*本文*:
-------

「忙しくても幸せ、暇でも幸せ」元北朝鮮代表FW鄭大世が語る引退後の人生と韓国での活動
「現役復帰するなんてあり得ないですよ。ピッチが恋しいと思うことも全くありません。ただつい先日、日本に仕事で戻っているときに僕の体を見たあるトレーナーさんが『チームにオファーするように言うわ』と言うので、僕はちょっと乗り気になりましたが(笑)」
韓国・ソウルのカフェで出会ったサッカー元北朝鮮代表の鄭大世は、そういって笑った。驚いたのはタンクトップから見える鍛え上げられた肉体。現役の頃、いやそれ以上で、またピッチに戻る気でもあるのかと思ってしまうほどだった。
鄭大世は2022年シーズンにFC町田ゼルビアでのプレーを最後に現役を引退し、現在は韓国を拠点に活動している。
「引退してやれなかったことをやろうとしたら、これがまた面白いもので今までやってたことでした(笑)」
日本ではABEMAのプレミアリーグ中継で、「ミトマってる」など三笘薫のプレーを造語で解説するなどでたびたび話題になるが、今はどのような活動をしているのかが気になっていた。
「引退後も毎日が充実している」
「今は本当に自由人。フリーマンですよ。現役を引退してお酒も飲むのかなと思ったら、現役の時よりも飲まない。というかお酒はもうまずくて飲んでられない(笑)。今は毎日のトレーニングが仕事のようなもので、韓国での生活はとても充実しています」
昨年までピッチの上に立っていた鄭大世は、引退後の生活拠点を生まれた日本ではなく、韓国に移した。まだ半年と間もないが、自由な時間を自分や家族のために使うことに幸せを感じているようだった。

-------

*入力データ*:
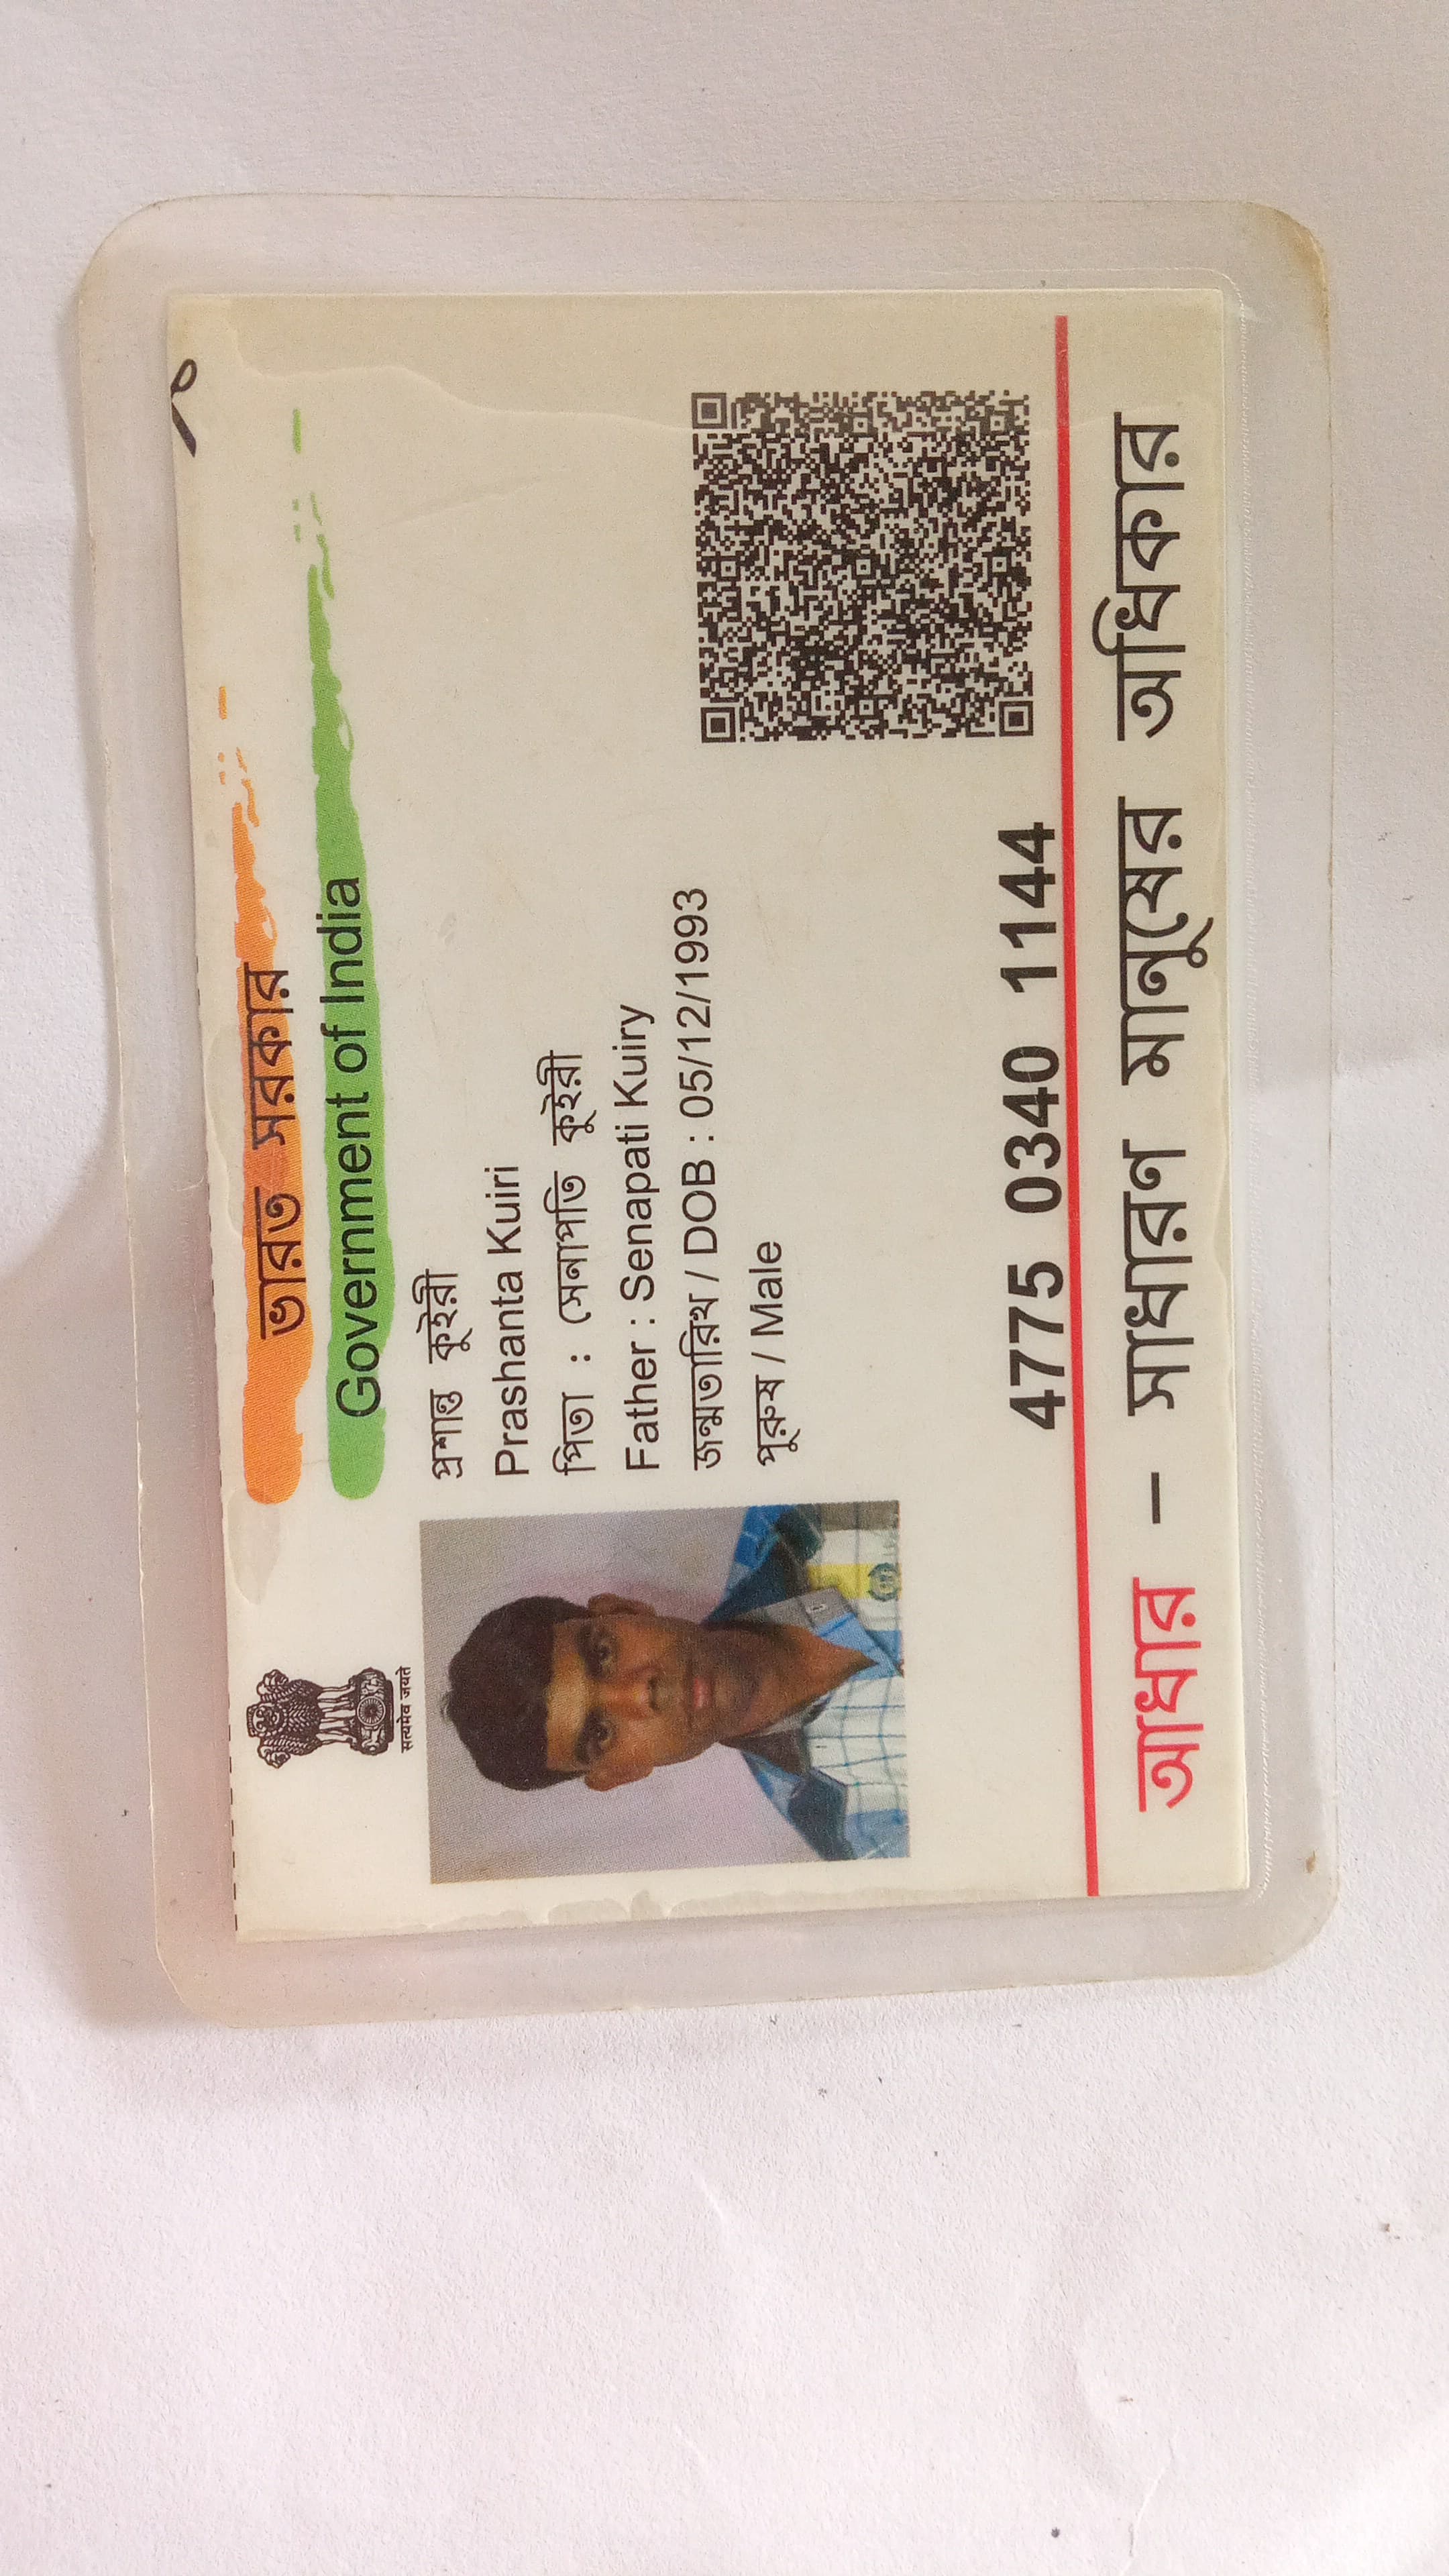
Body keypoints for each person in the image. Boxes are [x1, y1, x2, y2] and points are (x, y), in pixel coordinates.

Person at [445, 1503, 906, 1860]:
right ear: (623, 1773)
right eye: (601, 1732)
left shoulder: (818, 1513)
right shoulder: (852, 1829)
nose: (640, 1692)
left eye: (604, 1654)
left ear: (623, 1610)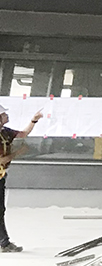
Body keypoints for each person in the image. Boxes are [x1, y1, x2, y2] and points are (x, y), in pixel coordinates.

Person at [0, 106, 45, 252]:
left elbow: (23, 134)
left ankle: (4, 242)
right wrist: (18, 152)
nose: (7, 116)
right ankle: (4, 243)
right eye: (3, 114)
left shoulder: (5, 132)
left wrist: (34, 120)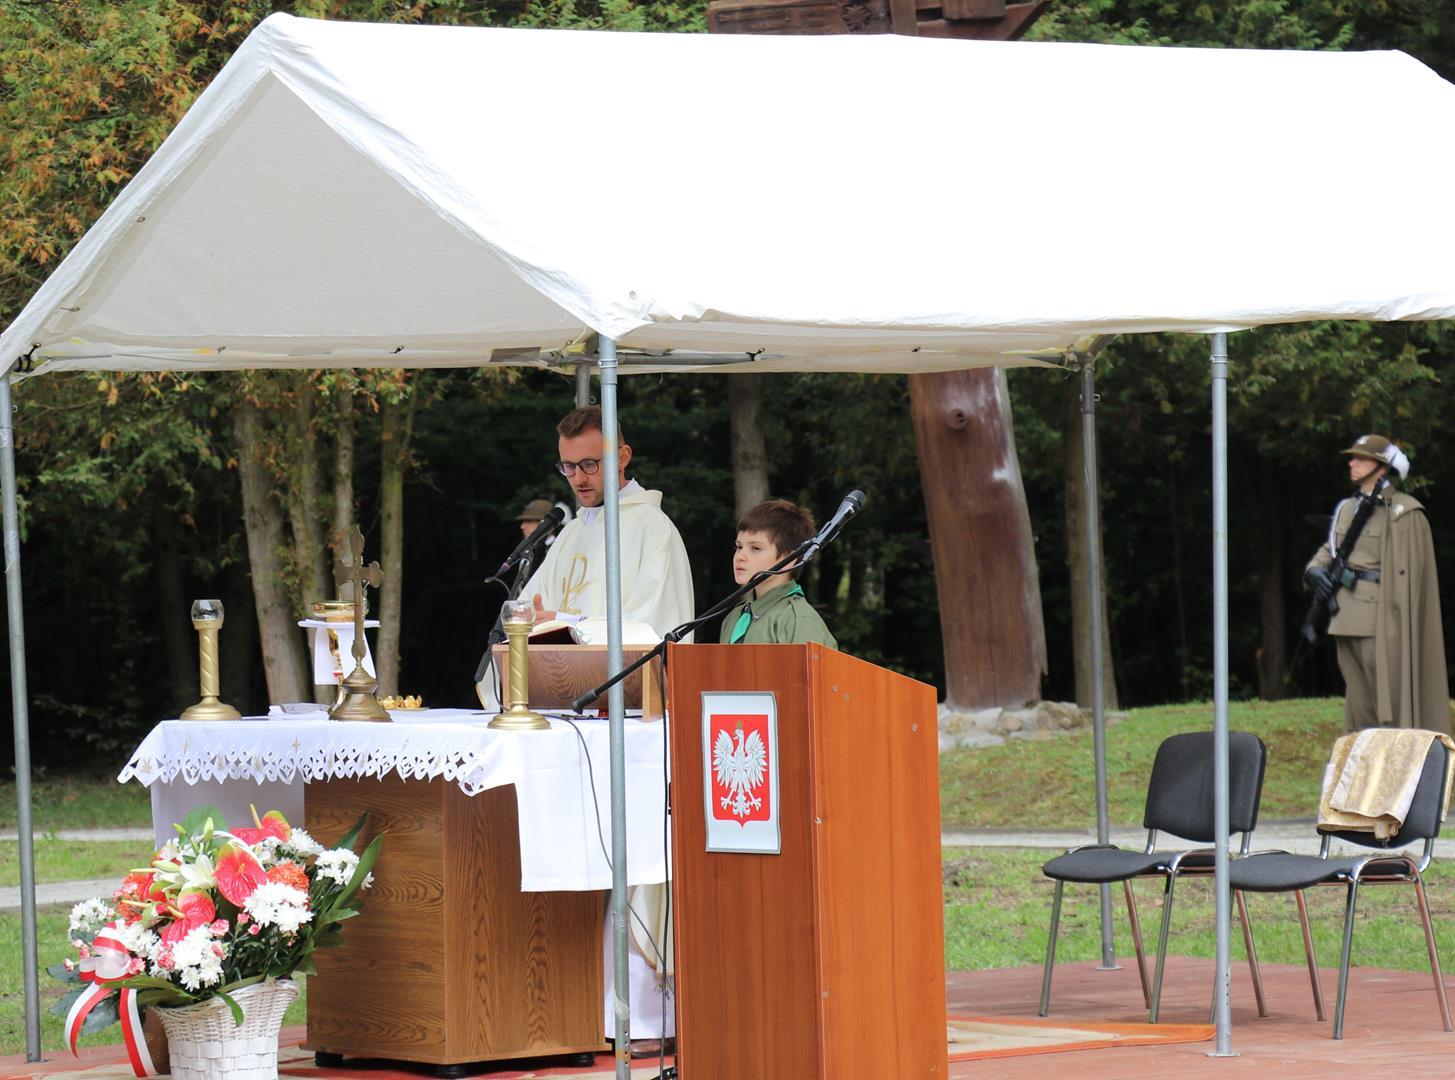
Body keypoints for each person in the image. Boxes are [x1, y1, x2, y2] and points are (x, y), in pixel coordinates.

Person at [1304, 434, 1449, 734]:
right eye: (1352, 457)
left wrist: (1396, 621)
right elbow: (1331, 549)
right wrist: (1314, 572)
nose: (1352, 463)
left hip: (1380, 621)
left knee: (1389, 703)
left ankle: (1394, 755)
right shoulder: (1347, 508)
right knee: (1360, 706)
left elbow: (1407, 577)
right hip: (1344, 616)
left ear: (1382, 467)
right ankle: (1363, 753)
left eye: (1361, 458)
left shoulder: (1403, 513)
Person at [522, 406, 694, 637]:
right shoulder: (571, 533)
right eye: (569, 466)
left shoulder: (653, 529)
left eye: (589, 464)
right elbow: (529, 613)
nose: (578, 479)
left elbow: (652, 630)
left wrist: (566, 622)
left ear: (622, 458)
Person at [719, 499, 837, 648]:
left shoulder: (798, 620)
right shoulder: (734, 617)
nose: (740, 556)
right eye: (739, 547)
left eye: (755, 548)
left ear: (789, 559)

-------

*課題の内容*:
a) 鄭大世の引退後を扱った本文によると、鄭大世が現役最後にプレーしたクラブはどこか。
b) 次の(i)〜(iii)は、鄭大世の引退後を扱った本文の内容と一致するか。それぞれ「はい」か「いいえ」で答え、判断の決め手となる本文の語句を引用せよ。
(i) 鄭大世は引退後、生活の拠点を日本に置いている。
(ii) 鄭大世は引退後、現役の時よりもお酒を飲まなくなった。
(iii) 鄭大世はピッチを恋しく思うことがある。
c) 鄭大世の引退後を扱った本文を、最後の文に続けて書き進めよ。

*課題の結果*:
a) FC町田ゼルビア（2022年シーズン）。

b)
(i) いいえ。「引退後の生活拠点を生まれた日本ではなく、韓国に移した」
(ii) はい。「現役の時よりも飲まない」
(iii) いいえ。「ピッチが恋しいと思うことも全くありません」

c)
日本サッカー界ではJリーグ屈指のFWとして、彼の名を知る人も多いと思うが、日本と韓国を天秤にかけた時、より自分に価値を見いだせる場所は、祖父母のルーツがある韓国と判断した。
ただ、それも納得がいく判断でもある。彼がプロサッカー選手として2010年の南アフリカW杯に“北朝鮮代表”として出場したことで、韓国では一気にその名が知れ渡った。日本で生まれた在日コリアンで、韓国籍だが北朝鮮代表。その肩書きだけでも韓国人からすれば、“珍しい存在”で、韓国Kリーグの水原三星ブルーウィングスに在籍したことでさらに彼のことを知る人は増えた。
現在、水原三星ブルーウィングスには元Jリーガーの安柄俊(アン・ビョンジュン)や韓浩康(ハン・ホガン)といった在日コリアンがプレーしている。さらには在日コリアンの中でも、韓国で第一線で活躍している格闘家の秋山成勲も数多くの番組に出演しており、その活躍ぶりには驚かされる。
鄭大世も「いや、秋山さんは本当に韓国ですごい人気で格が違う。僕なんかはほとんど知られていないです」と謙遜するが、彼はすでに韓国では1本のレギュラー番組に出演していた。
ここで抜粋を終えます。